▶ _Directions for this task_
Return the text lines of every row below without changing them, and leave the pictures out.
[begin Input records]
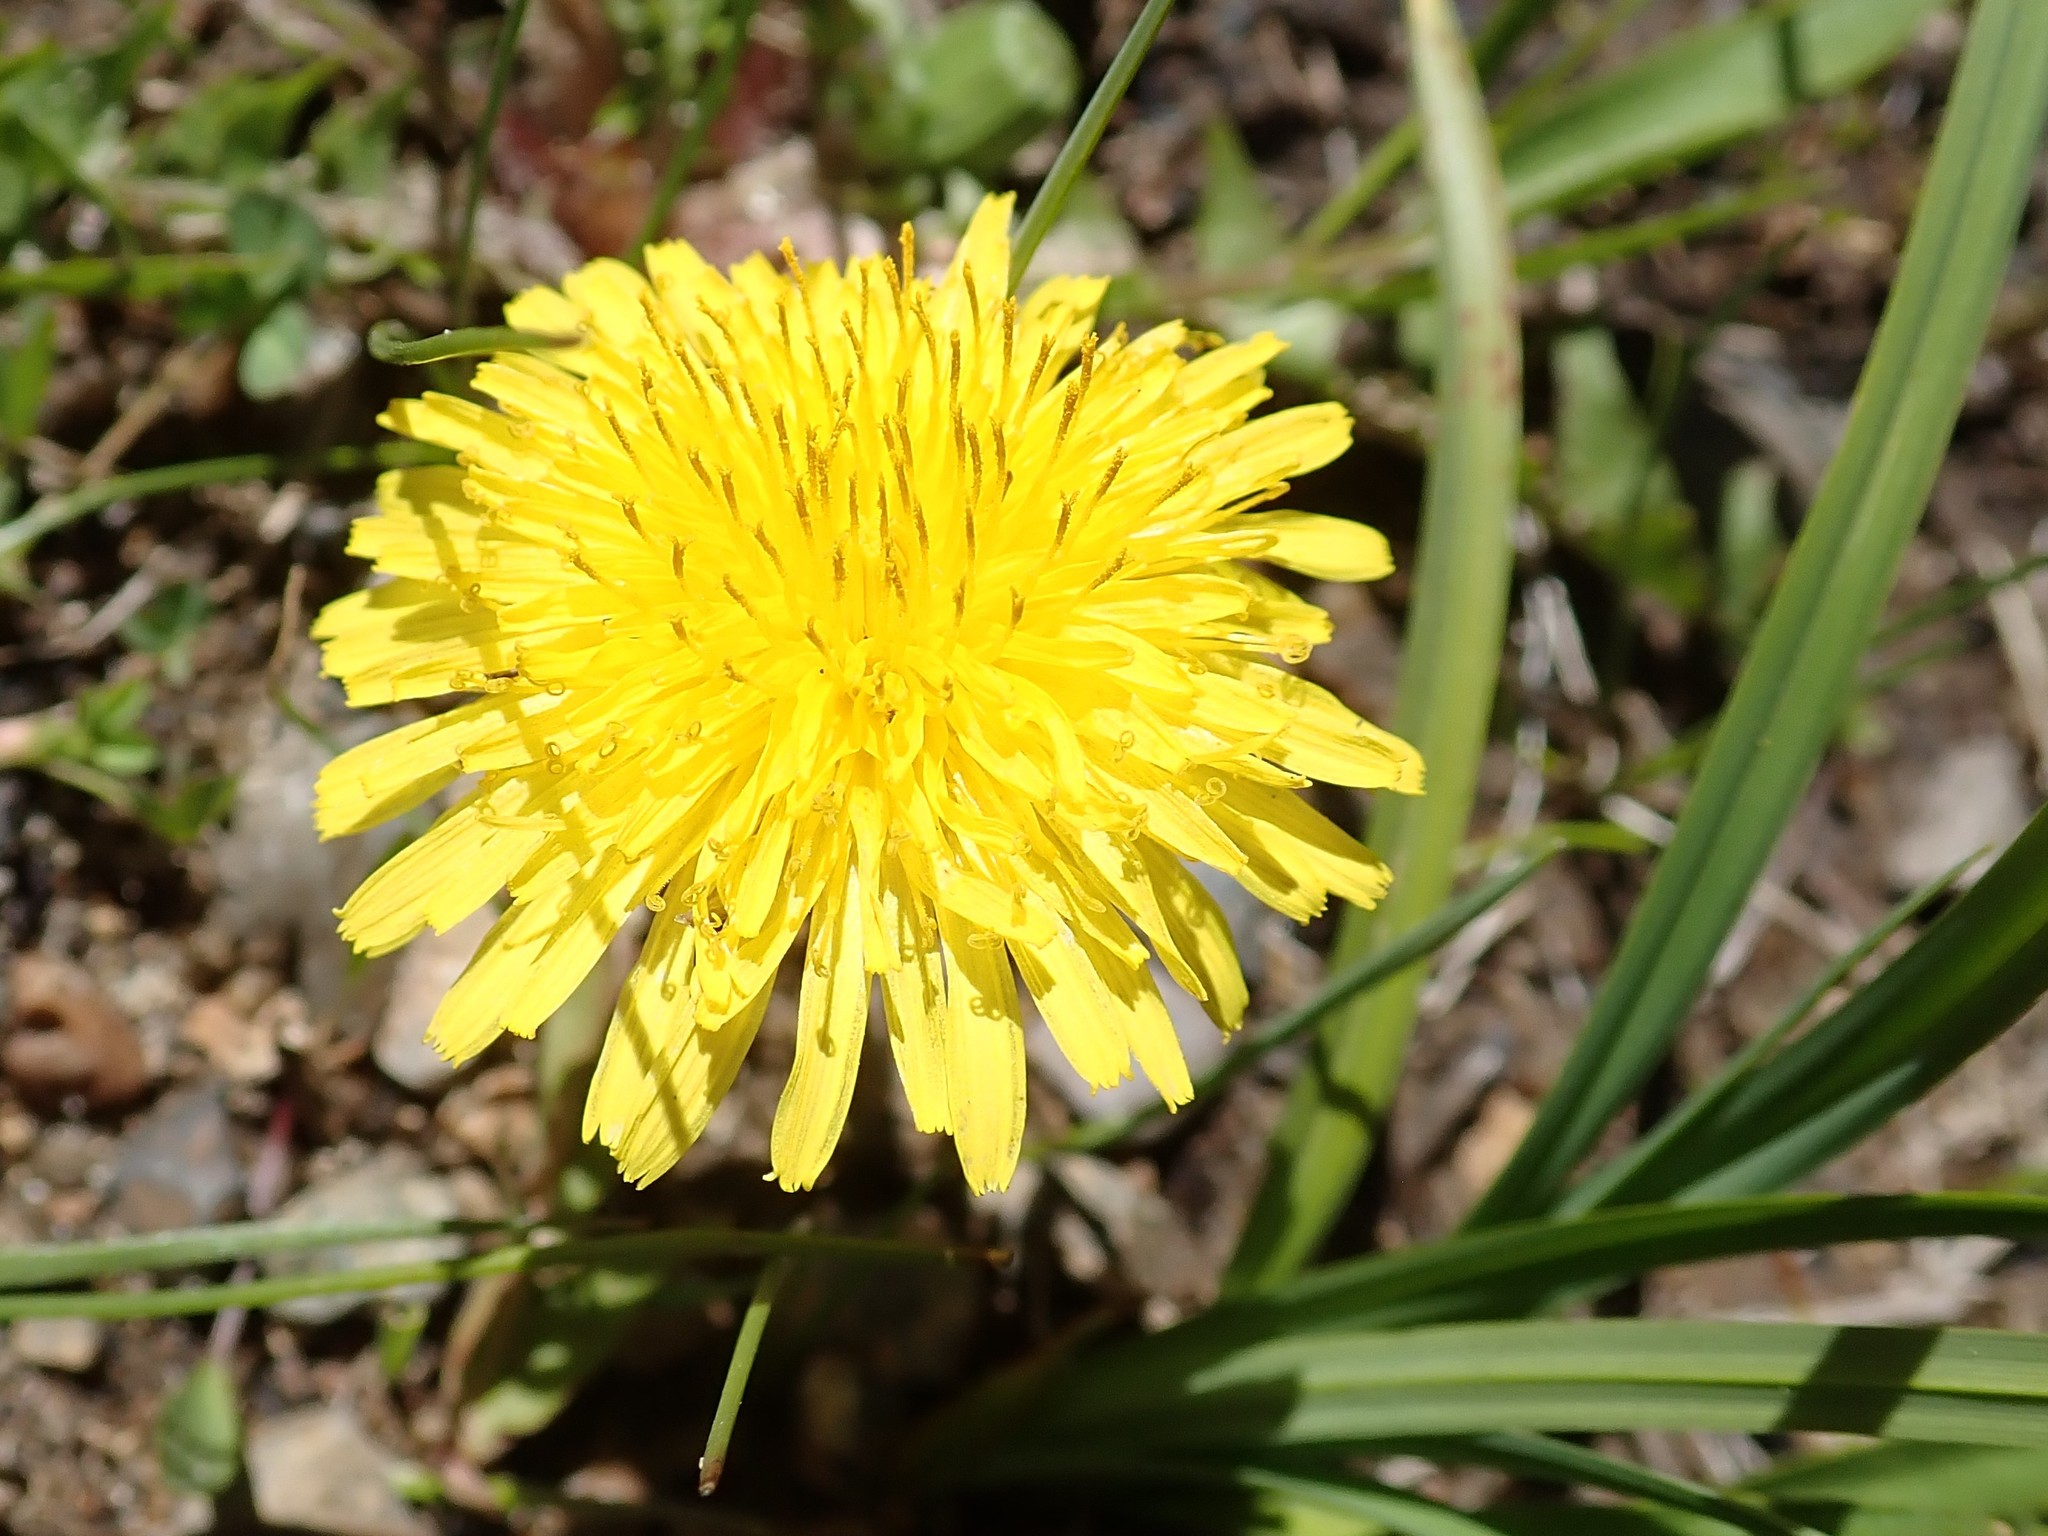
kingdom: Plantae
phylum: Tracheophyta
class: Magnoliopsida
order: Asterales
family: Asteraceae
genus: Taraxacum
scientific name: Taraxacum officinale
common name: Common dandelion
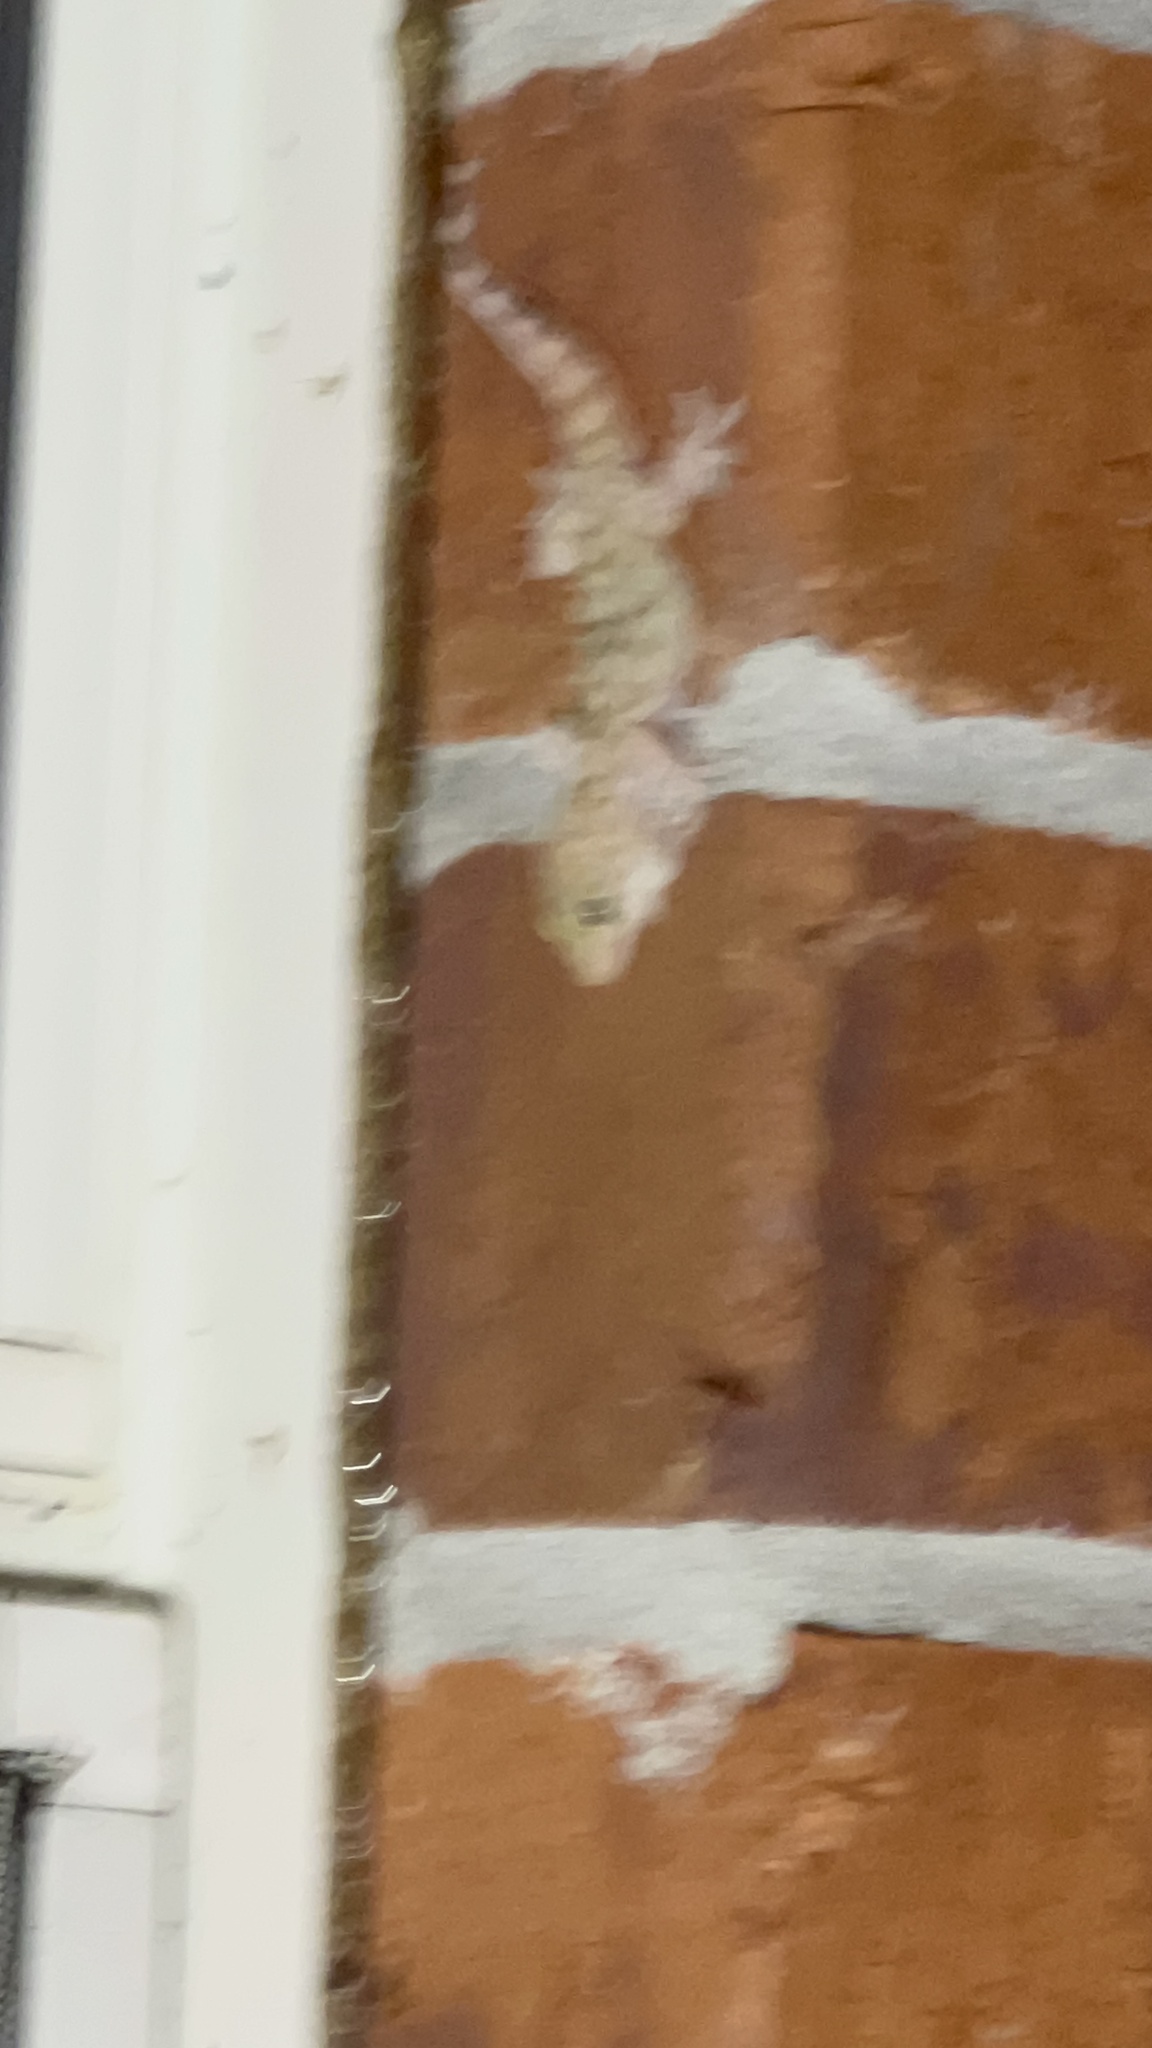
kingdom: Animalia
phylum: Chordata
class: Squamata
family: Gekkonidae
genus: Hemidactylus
[end Input records]
▶ _Answer to this task_
kingdom: Plantae
phylum: Tracheophyta
class: Magnoliopsida
order: Asterales
family: Asteraceae
genus: Taraxacum
scientific name: Taraxacum officinale
common name: Common dandelion
kingdom: Animalia
phylum: Chordata
class: Squamata
family: Gekkonidae
genus: Hemidactylus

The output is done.